__Request 1__. Reproduce the text of the records below word for word, line by line, leaving out the pictures.
── Document excerpt ──
On Feb 10, 2008 9:06 AM, Jonathan Loran <[EMAIL PROTECTED]> wrote:

>
>
> Richard Elling wrote:
>
> Nick wrote:
>
>
>       Using the RAID cards capability for RAID6 sounds attractive?
>
>
>
>  Assuming the card works well with Solaris, this sounds like a
> reasonable solution.
>
>
>
>  Careful here.  If your workload is unpredictable, RAID 6 (and RAID 5) for
> that matter will break down under highly randomized write loads.  There's a
> lot of trickery done with hardware RAID cards that can do some read-ahead
> caching magic, improving the read-paritycalc-paritycalc-write cycle, but you
> can't beat out the laws of physics.  If you do *know* you'll be streaming
> more than writing random small number of blocks, RAID 6 hardware can work.
───
__Request 2__. In the email thread about RAID cards, what kind of write loads does the reply say will make RAID 6 and RAID 5 break down?
── Records to process ──
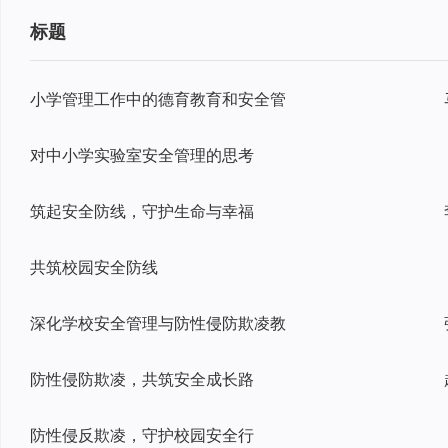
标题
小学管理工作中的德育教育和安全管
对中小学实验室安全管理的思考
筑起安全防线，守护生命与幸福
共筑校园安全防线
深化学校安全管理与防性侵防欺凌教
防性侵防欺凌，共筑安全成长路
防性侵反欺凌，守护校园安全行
───
__Written reply 1__.
标题
小学管理工作中的德育教育和安全管
对中小学实验室安全管理的思考
筑起安全防线，守护生命与幸福
共筑校园安全防线
深化学校安全管理与防性侵防欺凌教
防性侵防欺凌，共筑安全成长路
防性侵反欺凌，守护校园安全行

__Written reply 2__. Highly randomized write loads.